Because we have people writing ham-handed critical theory about comics which equates disabled people with monsters.
Because goddammit, she’s one of the very few disabled role models in comics, one of the very people in comics that disabled people can look at and see their own struggles for respect, for equality, for simple dignity reflected back at them.
Because when you create a character like this, when you maintain that character and her origins for so long and let people cheer for her and - by proxy - for ourselves, you have something like a responsibility to maintain that character, to not tarnish her with scandal or sordid behavior that is not in keeping with her ethics and morals, to uphold that character as an example of the goodness she has represented for the past quarter-century despite, or (in Oracle’s case) because of being in a wheelchair.

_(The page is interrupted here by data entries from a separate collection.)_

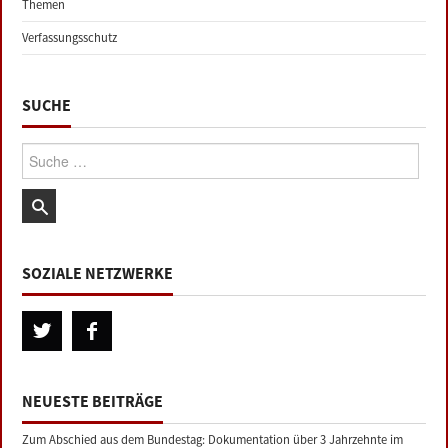
Themen
Verfassungsschutz
SUCHE
Suche:
SOZIALE NETZWERKE
NEUESTE BEITRÄGE
Zum Abschied aus dem Bundestag: Dokumentation über 3 Jahrzehnte im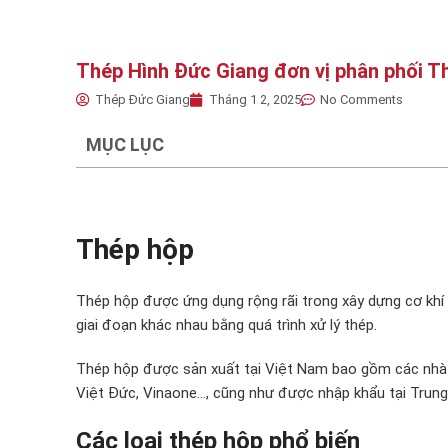
Thép Hình Đức Giang đơn vị phân phối T
Thép Đức Giang
Tháng 1 2, 2025
No Comments
MỤC LỤC
Thép hộp
Thép hộp được ứng dụng rộng rãi trong xây dựng cơ khí 
giai đoạn khác nhau bằng quá trình xử lý thép.
Thép hộp được sản xuất tại Việt Nam bao gồm các nhà
Việt Đức, Vinaone…, cũng như được nhập khẩu tại Trung
Các loại thép hộp phổ biến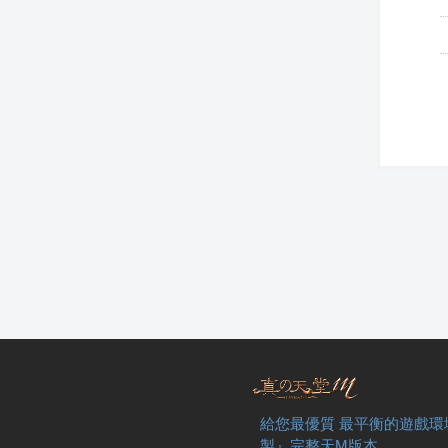
給您最優質 最平衡的遊戲環
製』完整天M版本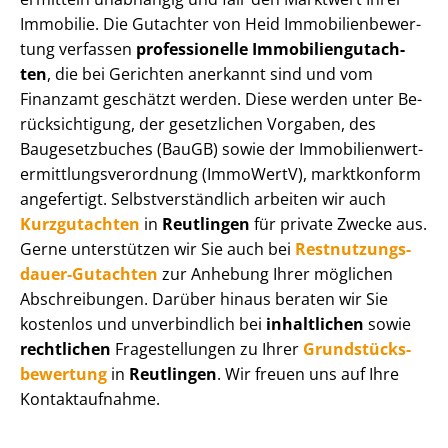
Immobilie. Die Gutachter von Heid Im­mo­bi­li­en­be­wer­
tung verfassen
professionelle Im­mo­bi­li­en­gut­ach­
ten
, die bei Gerichten anerkannt sind und vom
Finanzamt geschätzt werden. Diese werden unter Be­
rück­sich­ti­gung, der gesetzlichen Vorgaben, des
Baugesetzbuches (BauGB) sowie der Im­mo­bi­li­en­wert­
ermitt­lungs­ver­ord­nung (ImmoWertV), marktkonform
angefertigt. Selbst­ver­ständ­lich arbeiten wir auch
Kurzgutachten
in
Reutlingen
für private Zwecke aus.
Gerne unterstützen wir Sie auch bei
Rest­nut­zungs­
dau­er-Gutachten
zur Anhebung Ihrer möglichen
Abschreibungen. Darüber hinaus beraten wir Sie
kostenlos und unverbindlich bei
inhaltlichen
sowie
rechtlichen
Fragestellungen zu Ihrer
Grund­stücks­
be­wer­tung
in
Reutlingen
. Wir freuen uns auf Ihre
Kontaktaufnahme.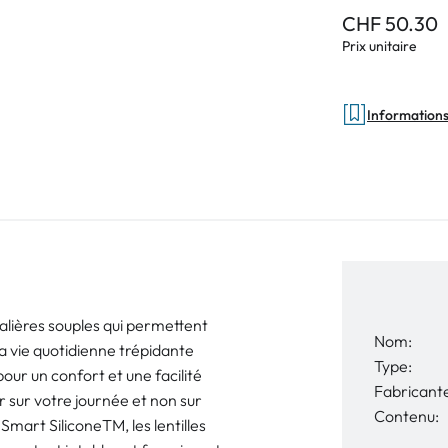
CHF 50.30
Prix unitaire
Informations 
rnalières souples qui permettent
Nom:
la vie quotidienne trépidante
Type:
our un confort et une facilité
Fabricant
r sur votre journée et non sur
Contenu:
 Smart SiliconeTM, les lentilles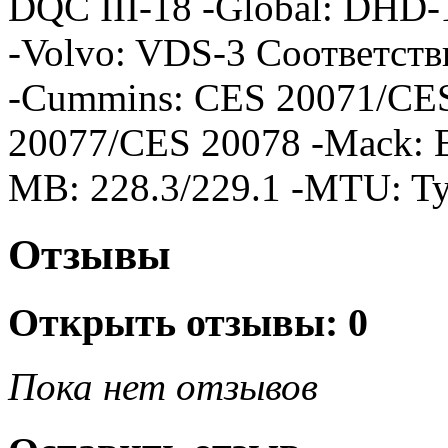
DQC III-18 -Global: DHD-
-Volvo: VDS-3 Соответстви
-Cummins: CES 20071/CE
20077/CES 20078 -Mack: 
MB: 228.3/229.1 -MTU: Ty
Отзывы
Открыть
отзывы: 0
Пока нет отзывов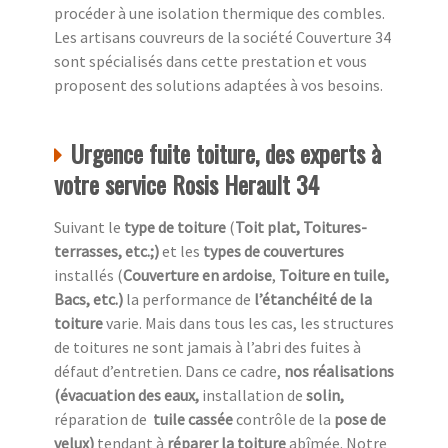
procéder à une isolation thermique des combles.
Les artisans couvreurs de la société Couverture 34
sont spécialisés dans cette prestation et vous
proposent des solutions adaptées à vos besoins.
Urgence fuite toiture, des experts à
votre service Rosis Herault 34
Suivant le
type de toiture
(
Toit plat, Toitures-
terrasses, etc.;)
et les
types de couvertures
installés (
Couverture en ardoise
,
Toiture en tuile,
Bacs, etc.)
la performance de
l’étanchéité de la
toiture
varie. Mais dans tous les cas, les structures
de toitures ne sont jamais à l’abri des fuites à
défaut d’entretien. Dans ce cadre,
nos réalisations
(évacuation des eaux,
installation de
solin,
réparation de
tuile cassée
contrôle de la
pose de
velux)
tendant à
réparer la toiture
abîmée. Notre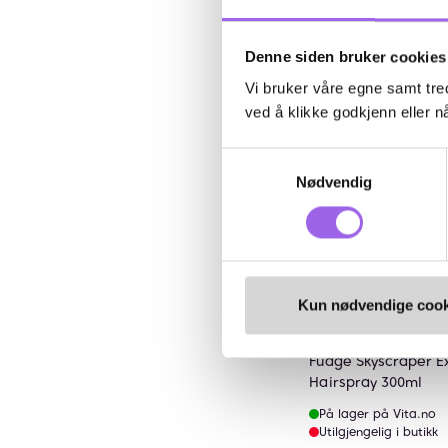
Kj
Denne siden bruker cookies
Vi bruker våre egne samt tred
Kun på nett
ved å klikke godkjenn eller nå
Samtykkevalg
Nødvendig
Kun nødvendige cook
Karakter:
4.5 av 5 mu
(2)
Fudge
Fudge Skyscraper E
Hairspray 300ml
På lager på Vita.no
Utilgjengelig i butikk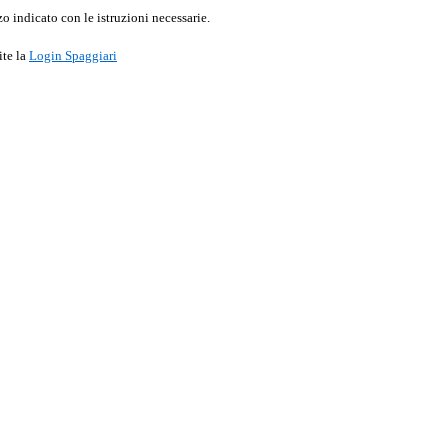
o indicato con le istruzioni necessarie.
ite la
Login Spaggiari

When you toy with that, when you play with it, you aren’t just updating a character or making something more relevant - you’re tinkering with one of the very few characters in comics that we can look at and recognize as one of our own.
And is it really wrong or harmful to want to see yourself reflected in a comic, to imagine yourself being able to be that heroic and noble, before returning to the grind of daily life, when simple tasks are struggles and may require assistance, before you go back to needing a nurse’s assistance to simply go to the bathroom?
When you tinker with this stuff, you’re messing around with things that can make difficult lives easier, that can bring joy into those lives and happiness that one of us is reflected in this fictional universe, and she’s even more capable and heroic than people who don’t think twice about whether they’re physically able to fly around the world - much less stroll down the block.
When you tinker with this stuff, you’re effectively tinkering with reality, and when you erase a character like Oracle from the universe, the effect might as well be removing the disabled from our reality as well.
It’s already June and the reboot / relaunch is coming in September. We’ll see then what happens with Batgirl, Barbara Gordon and Oracle. In the meantime, I’m crossing my fingers that disabled people still have a place of heroism in the DCU.